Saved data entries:
§

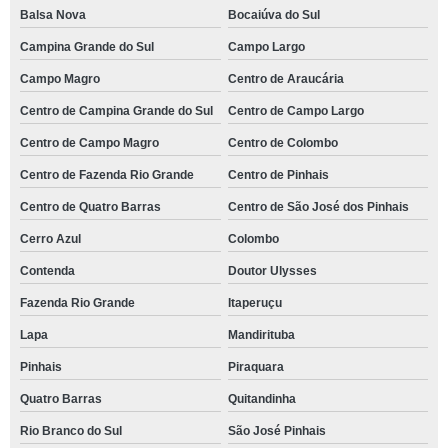
Balsa Nova
Bocaiúva do Sul
Campina Grande do Sul
Campo Largo
Campo Magro
Centro de Araucária
Centro de Campina Grande do Sul
Centro de Campo Largo
Centro de Campo Magro
Centro de Colombo
Centro de Fazenda Rio Grande
Centro de Pinhais
Centro de Quatro Barras
Centro de São José dos Pinhais
Cerro Azul
Colombo
Contenda
Doutor Ulysses
Fazenda Rio Grande
Itaperuçu
Lapa
Mandirituba
Pinhais
Piraquara
Quatro Barras
Quitandinha
Rio Branco do Sul
São José Pinhais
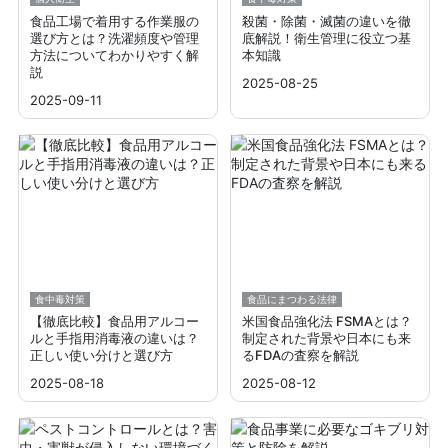
食品工場で着用する作業服の
殺菌・除菌・滅菌の違いを徹
選び方とは？洗濯頻度や管理
底解説！衛生管理に役立つ基
方法についてわかりやすく解
本知識
説
2025-08-25
2025-09-11
食中毒対策
食品にまつわる法律
【徹底比較】食品用アルコー
米国食品強化法 FSMAとは？
ルと手指用消毒液の違いは？
制定された背景や日本にも来
正しい使い分けと選び方
るFDAの査察を解説
2025-08-18
2025-08-12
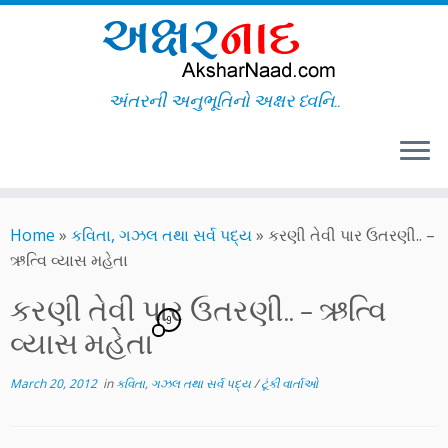
અંતરની અનુભૂતિનો અક્ષર ધ્વનિ..
Skip
to
Home
»
કવિતા, ગઝલ તથા સર્વ પદ્ય
»
કરણી તેવી પાર ઉતરણી.. –
content
ઋત્વિ વ્યાસ મહેતા
કરણી તેવી પાર ઉતરણી.. – ઋત્વિ
9
વ્યાસ મહેતા
March 20, 2012
in
કવિતા, ગઝલ તથા સર્વ પદ્ય
/
ટૂંકી વાર્તાઓ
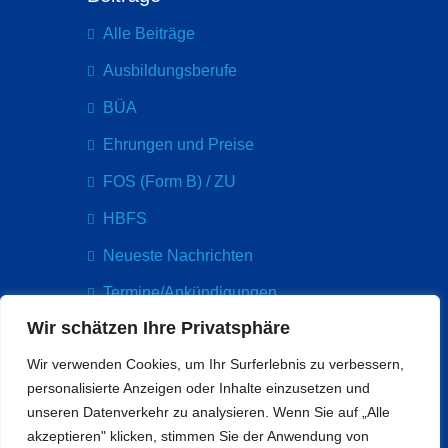
Alle Beiträge
Ausbildungsberufe
BÜA
Ehrungen und Preise
FOS (Form B) / ZU
HBFS
Neueste Nachrichten
Termine/Ankündigungen
Wir schätzen Ihre Privatsphäre
Kontakt
Wir verwenden Cookies, um Ihr Surferlebnis zu verbessern,
Paul-Arnsberg-Platz 5
personalisierte Anzeigen oder Inhalte einzusetzen und
60314 Frankfurt
unseren Datenverkehr zu analysieren. Wenn Sie auf „Alle
info@bethmannschule.org
akzeptieren" klicken, stimmen Sie der Anwendung von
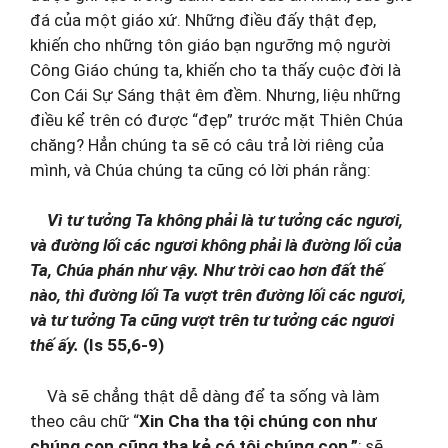
đá của một giáo xứ. Những điều đấy thật đẹp,
khiến cho những tôn giáo bạn ngưỡng mộ người
Công Giáo chúng ta, khiến cho ta thấy cuộc đời là
Con Cái Sự Sáng thật êm đềm. Nhưng, liệu những
điều kể trên có được “đẹp” trước mặt Thiên Chúa
chăng? Hẳn chúng ta sẽ có câu trả lời riêng của
mình, và Chúa chúng ta cũng có lời phán rằng:
Vì tư tưởng Ta không phải là tư tưởng các ngươi,
và đường lối các ngươi không phải là đường lối của
Ta, Chúa phán như vậy. Như trời cao hơn đất thế
nào, thì đường lối Ta vượt trên đường lối các ngươi,
và tư tưởng Ta cũng vượt trên tư tưởng các ngươi
thế ấy.
(Is 55,6-9)
Và sẽ chẳng thật dễ dàng để ta sống và làm
theo câu chữ “
Xin Cha tha tội chúng con như
chúng con cũng tha kẻ có tội chúng con.”
; sẽ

§

**What you have to do**
Put the text lines from the start of the data through the line containing "São José Pinhais" into a JSON list of strings, one string per line, with blank lines dropped. Leave the pictures out of the answer.

**Reply**
[
  "Balsa Nova",
  "Bocaiúva do Sul",
  "Campina Grande do Sul",
  "Campo Largo",
  "Campo Magro",
  "Centro de Araucária",
  "Centro de Campina Grande do Sul",
  "Centro de Campo Largo",
  "Centro de Campo Magro",
  "Centro de Colombo",
  "Centro de Fazenda Rio Grande",
  "Centro de Pinhais",
  "Centro de Quatro Barras",
  "Centro de São José dos Pinhais",
  "Cerro Azul",
  "Colombo",
  "Contenda",
  "Doutor Ulysses",
  "Fazenda Rio Grande",
  "Itaperuçu",
  "Lapa",
  "Mandirituba",
  "Pinhais",
  "Piraquara",
  "Quatro Barras",
  "Quitandinha",
  "Rio Branco do Sul",
  "São José Pinhais"
]